## Work to be completed
Only lines containing the string "stronie" belong in the answer; find them in the records and copy them.

## Supplied records
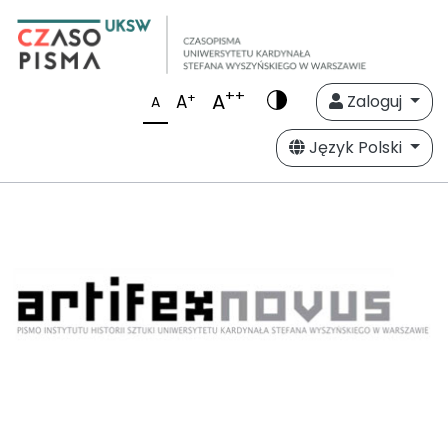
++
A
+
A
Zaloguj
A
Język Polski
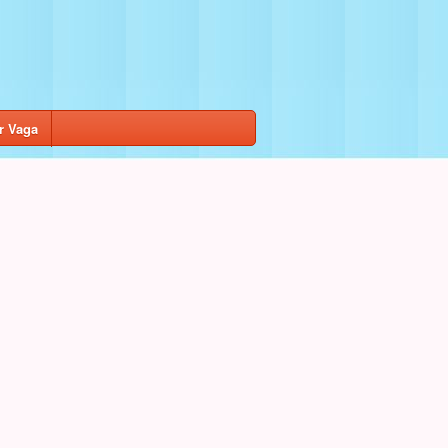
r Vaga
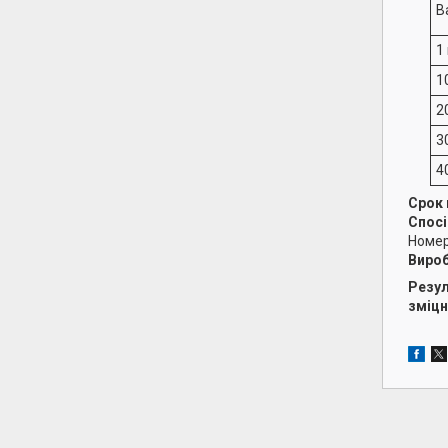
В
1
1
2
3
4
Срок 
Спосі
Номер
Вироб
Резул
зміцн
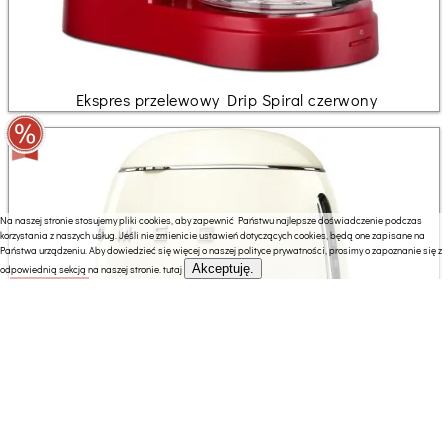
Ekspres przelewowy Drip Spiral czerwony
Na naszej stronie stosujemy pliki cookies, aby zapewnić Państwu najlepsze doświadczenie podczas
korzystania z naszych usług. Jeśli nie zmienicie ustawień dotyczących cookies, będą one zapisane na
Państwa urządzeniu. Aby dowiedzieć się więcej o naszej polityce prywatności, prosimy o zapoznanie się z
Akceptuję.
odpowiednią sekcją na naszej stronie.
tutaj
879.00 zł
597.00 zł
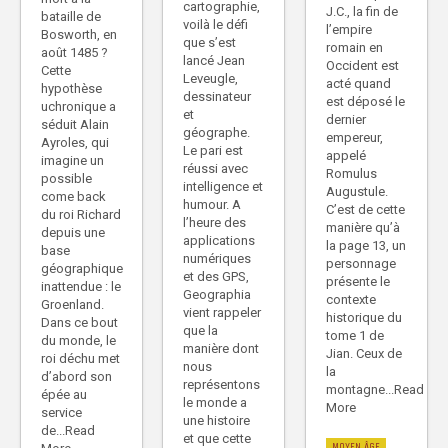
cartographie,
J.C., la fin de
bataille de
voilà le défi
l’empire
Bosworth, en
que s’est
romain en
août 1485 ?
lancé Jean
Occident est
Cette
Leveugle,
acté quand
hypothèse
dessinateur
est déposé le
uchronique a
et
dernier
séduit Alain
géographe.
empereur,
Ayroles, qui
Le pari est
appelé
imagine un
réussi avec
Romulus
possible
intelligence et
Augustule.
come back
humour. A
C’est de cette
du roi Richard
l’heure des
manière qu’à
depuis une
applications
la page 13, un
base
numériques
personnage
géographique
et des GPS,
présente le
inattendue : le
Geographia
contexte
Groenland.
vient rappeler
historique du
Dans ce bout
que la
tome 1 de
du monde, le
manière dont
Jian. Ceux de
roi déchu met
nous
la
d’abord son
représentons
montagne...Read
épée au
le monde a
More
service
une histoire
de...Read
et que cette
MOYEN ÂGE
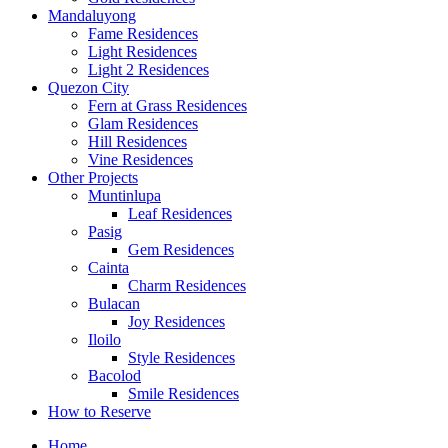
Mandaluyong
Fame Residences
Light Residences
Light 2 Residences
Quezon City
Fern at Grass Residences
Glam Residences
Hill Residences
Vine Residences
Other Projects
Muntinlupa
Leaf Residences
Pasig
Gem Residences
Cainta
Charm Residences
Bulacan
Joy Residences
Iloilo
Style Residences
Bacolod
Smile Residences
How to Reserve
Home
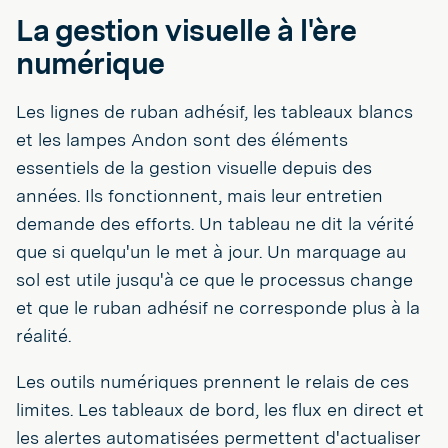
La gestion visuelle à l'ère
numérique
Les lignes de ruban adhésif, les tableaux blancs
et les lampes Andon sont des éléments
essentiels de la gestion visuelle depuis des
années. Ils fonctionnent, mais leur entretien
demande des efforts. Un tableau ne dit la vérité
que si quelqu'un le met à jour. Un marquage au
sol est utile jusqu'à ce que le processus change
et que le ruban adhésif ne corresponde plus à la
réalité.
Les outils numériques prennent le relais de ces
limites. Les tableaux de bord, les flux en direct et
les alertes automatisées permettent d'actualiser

## Solved exercise
Na naszej stronie stosujemy pliki cookies, aby zapewnić Państwu najlepsze doświadczenie podczas
odpowiednią sekcją na naszej stronie.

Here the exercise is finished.